* **Request**
Update the material below by replacing "Rank the series" with "Order the series" wherever it appears, and leave everything else unchanged.

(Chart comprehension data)

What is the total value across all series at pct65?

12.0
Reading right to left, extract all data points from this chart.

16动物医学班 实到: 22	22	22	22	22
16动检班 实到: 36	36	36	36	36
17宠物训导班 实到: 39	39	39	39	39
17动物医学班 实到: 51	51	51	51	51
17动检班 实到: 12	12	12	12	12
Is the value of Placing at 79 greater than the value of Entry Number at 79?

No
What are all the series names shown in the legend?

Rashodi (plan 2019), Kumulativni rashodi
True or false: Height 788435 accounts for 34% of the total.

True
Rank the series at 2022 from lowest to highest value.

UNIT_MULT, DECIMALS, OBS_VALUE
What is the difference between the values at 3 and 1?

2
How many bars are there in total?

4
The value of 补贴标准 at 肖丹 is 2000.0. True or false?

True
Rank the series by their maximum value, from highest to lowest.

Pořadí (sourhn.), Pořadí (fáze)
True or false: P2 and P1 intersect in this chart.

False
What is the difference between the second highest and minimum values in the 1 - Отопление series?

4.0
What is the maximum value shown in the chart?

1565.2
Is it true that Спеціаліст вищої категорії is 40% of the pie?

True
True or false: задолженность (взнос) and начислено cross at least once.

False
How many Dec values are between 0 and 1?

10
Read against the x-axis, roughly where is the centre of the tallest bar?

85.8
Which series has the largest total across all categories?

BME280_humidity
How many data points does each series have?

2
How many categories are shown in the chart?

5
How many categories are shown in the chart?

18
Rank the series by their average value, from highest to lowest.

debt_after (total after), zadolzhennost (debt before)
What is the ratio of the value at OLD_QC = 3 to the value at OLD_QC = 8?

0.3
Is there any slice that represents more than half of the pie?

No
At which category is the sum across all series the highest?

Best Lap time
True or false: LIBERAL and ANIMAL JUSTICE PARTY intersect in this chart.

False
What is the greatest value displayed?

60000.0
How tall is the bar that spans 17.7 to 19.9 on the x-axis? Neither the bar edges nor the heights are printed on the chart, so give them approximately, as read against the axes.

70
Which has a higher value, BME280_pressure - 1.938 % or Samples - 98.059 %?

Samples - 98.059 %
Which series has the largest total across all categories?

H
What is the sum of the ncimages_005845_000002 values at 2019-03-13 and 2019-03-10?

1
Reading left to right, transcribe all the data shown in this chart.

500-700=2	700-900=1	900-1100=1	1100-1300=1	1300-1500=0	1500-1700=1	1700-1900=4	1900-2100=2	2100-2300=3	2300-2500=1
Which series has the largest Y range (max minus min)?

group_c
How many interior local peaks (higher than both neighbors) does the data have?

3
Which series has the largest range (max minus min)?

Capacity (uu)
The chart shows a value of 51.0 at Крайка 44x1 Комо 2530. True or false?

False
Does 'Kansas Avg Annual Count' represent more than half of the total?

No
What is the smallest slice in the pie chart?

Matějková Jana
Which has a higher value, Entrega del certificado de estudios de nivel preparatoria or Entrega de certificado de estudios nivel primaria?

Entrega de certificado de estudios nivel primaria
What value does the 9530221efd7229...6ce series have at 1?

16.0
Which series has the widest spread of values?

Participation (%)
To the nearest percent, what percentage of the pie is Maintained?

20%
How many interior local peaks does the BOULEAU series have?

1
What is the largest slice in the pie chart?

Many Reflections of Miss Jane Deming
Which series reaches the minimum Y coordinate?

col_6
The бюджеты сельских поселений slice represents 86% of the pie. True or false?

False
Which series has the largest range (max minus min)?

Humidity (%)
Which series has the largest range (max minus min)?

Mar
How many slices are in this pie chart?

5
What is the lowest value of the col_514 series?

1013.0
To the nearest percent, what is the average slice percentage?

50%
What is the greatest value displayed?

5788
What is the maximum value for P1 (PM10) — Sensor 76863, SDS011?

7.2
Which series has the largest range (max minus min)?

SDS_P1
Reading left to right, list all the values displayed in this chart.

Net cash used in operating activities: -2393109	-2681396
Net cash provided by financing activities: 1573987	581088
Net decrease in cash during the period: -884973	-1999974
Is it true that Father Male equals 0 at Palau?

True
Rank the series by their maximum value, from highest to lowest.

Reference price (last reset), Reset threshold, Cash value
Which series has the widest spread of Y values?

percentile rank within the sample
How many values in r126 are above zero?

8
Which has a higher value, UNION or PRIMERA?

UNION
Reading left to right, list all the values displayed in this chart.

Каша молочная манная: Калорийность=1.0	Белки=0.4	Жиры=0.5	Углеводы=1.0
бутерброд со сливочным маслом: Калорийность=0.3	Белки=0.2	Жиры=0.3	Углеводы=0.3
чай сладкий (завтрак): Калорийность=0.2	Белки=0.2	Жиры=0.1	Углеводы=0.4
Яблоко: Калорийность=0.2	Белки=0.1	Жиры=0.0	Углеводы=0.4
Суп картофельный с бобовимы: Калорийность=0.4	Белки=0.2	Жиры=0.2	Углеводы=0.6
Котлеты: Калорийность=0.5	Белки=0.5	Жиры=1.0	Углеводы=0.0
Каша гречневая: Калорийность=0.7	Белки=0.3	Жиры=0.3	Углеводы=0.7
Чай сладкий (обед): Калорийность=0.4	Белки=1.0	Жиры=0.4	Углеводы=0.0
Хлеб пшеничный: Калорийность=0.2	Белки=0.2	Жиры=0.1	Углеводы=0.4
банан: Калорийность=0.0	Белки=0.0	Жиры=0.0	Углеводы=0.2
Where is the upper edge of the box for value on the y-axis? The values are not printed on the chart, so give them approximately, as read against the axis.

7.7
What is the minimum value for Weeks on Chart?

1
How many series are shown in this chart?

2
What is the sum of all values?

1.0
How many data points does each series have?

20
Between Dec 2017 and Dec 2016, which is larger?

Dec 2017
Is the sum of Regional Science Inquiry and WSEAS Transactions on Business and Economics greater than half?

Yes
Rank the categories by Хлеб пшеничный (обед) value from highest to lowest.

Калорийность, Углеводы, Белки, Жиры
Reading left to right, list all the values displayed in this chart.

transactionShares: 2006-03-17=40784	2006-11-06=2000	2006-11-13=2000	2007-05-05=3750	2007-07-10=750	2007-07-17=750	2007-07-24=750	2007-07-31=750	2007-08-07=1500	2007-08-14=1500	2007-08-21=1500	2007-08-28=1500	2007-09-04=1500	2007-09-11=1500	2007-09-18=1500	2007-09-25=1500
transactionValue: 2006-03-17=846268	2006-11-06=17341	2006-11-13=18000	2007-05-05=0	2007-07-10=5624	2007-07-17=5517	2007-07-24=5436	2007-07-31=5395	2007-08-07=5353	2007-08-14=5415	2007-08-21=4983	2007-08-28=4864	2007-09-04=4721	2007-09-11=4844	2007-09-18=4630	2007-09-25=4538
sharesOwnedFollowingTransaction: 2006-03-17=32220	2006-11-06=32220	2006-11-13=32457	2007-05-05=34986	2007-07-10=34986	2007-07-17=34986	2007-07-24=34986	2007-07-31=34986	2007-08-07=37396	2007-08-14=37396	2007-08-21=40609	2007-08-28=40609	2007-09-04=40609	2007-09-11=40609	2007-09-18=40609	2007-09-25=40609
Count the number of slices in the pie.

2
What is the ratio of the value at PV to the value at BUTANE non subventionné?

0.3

* **Solution to the problem**
What is the total value across all series at pct65?

12.0
Reading right to left, extract all data points from this chart.

16动物医学班 实到: 22	22	22	22	22
16动检班 实到: 36	36	36	36	36
17宠物训导班 实到: 39	39	39	39	39
17动物医学班 实到: 51	51	51	51	51
17动检班 实到: 12	12	12	12	12
Is the value of Placing at 79 greater than the value of Entry Number at 79?

No
What are all the series names shown in the legend?

Rashodi (plan 2019), Kumulativni rashodi
True or false: Height 788435 accounts for 34% of the total.

True
Order the series at 2022 from lowest to highest value.

UNIT_MULT, DECIMALS, OBS_VALUE
What is the difference between the values at 3 and 1?

2
How many bars are there in total?

4
The value of 补贴标准 at 肖丹 is 2000.0. True or false?

True
Order the series by their maximum value, from highest to lowest.

Pořadí (sourhn.), Pořadí (fáze)
True or false: P2 and P1 intersect in this chart.

False
What is the difference between the second highest and minimum values in the 1 - Отопление series?

4.0
What is the maximum value shown in the chart?

1565.2
Is it true that Спеціаліст вищої категорії is 40% of the pie?

True
True or false: задолженность (взнос) and начислено cross at least once.

False
How many Dec values are between 0 and 1?

10
Read against the x-axis, roughly where is the centre of the tallest bar?

85.8
Which series has the largest total across all categories?

BME280_humidity
How many data points does each series have?

2
How many categories are shown in the chart?

5
How many categories are shown in the chart?

18
Order the series by their average value, from highest to lowest.

debt_after (total after), zadolzhennost (debt before)
What is the ratio of the value at OLD_QC = 3 to the value at OLD_QC = 8?

0.3
Is there any slice that represents more than half of the pie?

No
At which category is the sum across all series the highest?

Best Lap time
True or false: LIBERAL and ANIMAL JUSTICE PARTY intersect in this chart.

False
What is the greatest value displayed?

60000.0
How tall is the bar that spans 17.7 to 19.9 on the x-axis? Neither the bar edges nor the heights are printed on the chart, so give them approximately, as read against the axes.

70
Which has a higher value, BME280_pressure - 1.938 % or Samples - 98.059 %?

Samples - 98.059 %
Which series has the largest total across all categories?

H
What is the sum of the ncimages_005845_000002 values at 2019-03-13 and 2019-03-10?

1
Reading left to right, transcribe all the data shown in this chart.

500-700=2	700-900=1	900-1100=1	1100-1300=1	1300-1500=0	1500-1700=1	1700-1900=4	1900-2100=2	2100-2300=3	2300-2500=1
Which series has the largest Y range (max minus min)?

group_c
How many interior local peaks (higher than both neighbors) does the data have?

3
Which series has the largest range (max minus min)?

Capacity (uu)
The chart shows a value of 51.0 at Крайка 44x1 Комо 2530. True or false?

False
Does 'Kansas Avg Annual Count' represent more than half of the total?

No
What is the smallest slice in the pie chart?

Matějková Jana
Which has a higher value, Entrega del certificado de estudios de nivel preparatoria or Entrega de certificado de estudios nivel primaria?

Entrega de certificado de estudios nivel primaria
What value does the 9530221efd7229...6ce series have at 1?

16.0
Which series has the widest spread of values?

Participation (%)
To the nearest percent, what percentage of the pie is Maintained?

20%
How many interior local peaks does the BOULEAU series have?

1
What is the largest slice in the pie chart?

Many Reflections of Miss Jane Deming
Which series reaches the minimum Y coordinate?

col_6
The бюджеты сельских поселений slice represents 86% of the pie. True or false?

False
Which series has the largest range (max minus min)?

Humidity (%)
Which series has the largest range (max minus min)?

Mar
How many slices are in this pie chart?

5
What is the lowest value of the col_514 series?

1013.0
To the nearest percent, what is the average slice percentage?

50%
What is the greatest value displayed?

5788
What is the maximum value for P1 (PM10) — Sensor 76863, SDS011?

7.2
Which series has the largest range (max minus min)?

SDS_P1
Reading left to right, list all the values displayed in this chart.

Net cash used in operating activities: -2393109	-2681396
Net cash provided by financing activities: 1573987	581088
Net decrease in cash during the period: -884973	-1999974
Is it true that Father Male equals 0 at Palau?

True
Order the series by their maximum value, from highest to lowest.

Reference price (last reset), Reset threshold, Cash value
Which series has the widest spread of Y values?

percentile rank within the sample
How many values in r126 are above zero?

8
Which has a higher value, UNION or PRIMERA?

UNION
Reading left to right, list all the values displayed in this chart.

Каша молочная манная: Калорийность=1.0	Белки=0.4	Жиры=0.5	Углеводы=1.0
бутерброд со сливочным маслом: Калорийность=0.3	Белки=0.2	Жиры=0.3	Углеводы=0.3
чай сладкий (завтрак): Калорийность=0.2	Белки=0.2	Жиры=0.1	Углеводы=0.4
Яблоко: Калорийность=0.2	Белки=0.1	Жиры=0.0	Углеводы=0.4
Суп картофельный с бобовимы: Калорийность=0.4	Белки=0.2	Жиры=0.2	Углеводы=0.6
Котлеты: Калорийность=0.5	Белки=0.5	Жиры=1.0	Углеводы=0.0
Каша гречневая: Калорийность=0.7	Белки=0.3	Жиры=0.3	Углеводы=0.7
Чай сладкий (обед): Калорийность=0.4	Белки=1.0	Жиры=0.4	Углеводы=0.0
Хлеб пшеничный: Калорийность=0.2	Белки=0.2	Жиры=0.1	Углеводы=0.4
банан: Калорийность=0.0	Белки=0.0	Жиры=0.0	Углеводы=0.2
Where is the upper edge of the box for value on the y-axis? The values are not printed on the chart, so give them approximately, as read against the axis.

7.7
What is the minimum value for Weeks on Chart?

1
How many series are shown in this chart?

2
What is the sum of all values?

1.0
How many data points does each series have?

20
Between Dec 2017 and Dec 2016, which is larger?

Dec 2017
Is the sum of Regional Science Inquiry and WSEAS Transactions on Business and Economics greater than half?

Yes
Rank the categories by Хлеб пшеничный (обед) value from highest to lowest.

Калорийность, Углеводы, Белки, Жиры
Reading left to right, list all the values displayed in this chart.

transactionShares: 2006-03-17=40784	2006-11-06=2000	2006-11-13=2000	2007-05-05=3750	2007-07-10=750	2007-07-17=750	2007-07-24=750	2007-07-31=750	2007-08-07=1500	2007-08-14=1500	2007-08-21=1500	2007-08-28=1500	2007-09-04=1500	2007-09-11=1500	2007-09-18=1500	2007-09-25=1500
transactionValue: 2006-03-17=846268	2006-11-06=17341	2006-11-13=18000	2007-05-05=0	2007-07-10=5624	2007-07-17=5517	2007-07-24=5436	2007-07-31=5395	2007-08-07=5353	2007-08-14=5415	2007-08-21=4983	2007-08-28=4864	2007-09-04=4721	2007-09-11=4844	2007-09-18=4630	2007-09-25=4538
sharesOwnedFollowingTransaction: 2006-03-17=32220	2006-11-06=32220	2006-11-13=32457	2007-05-05=34986	2007-07-10=34986	2007-07-17=34986	2007-07-24=34986	2007-07-31=34986	2007-08-07=37396	2007-08-14=37396	2007-08-21=40609	2007-08-28=40609	2007-09-04=40609	2007-09-11=40609	2007-09-18=40609	2007-09-25=40609
Count the number of slices in the pie.

2
What is the ratio of the value at PV to the value at BUTANE non subventionné?

0.3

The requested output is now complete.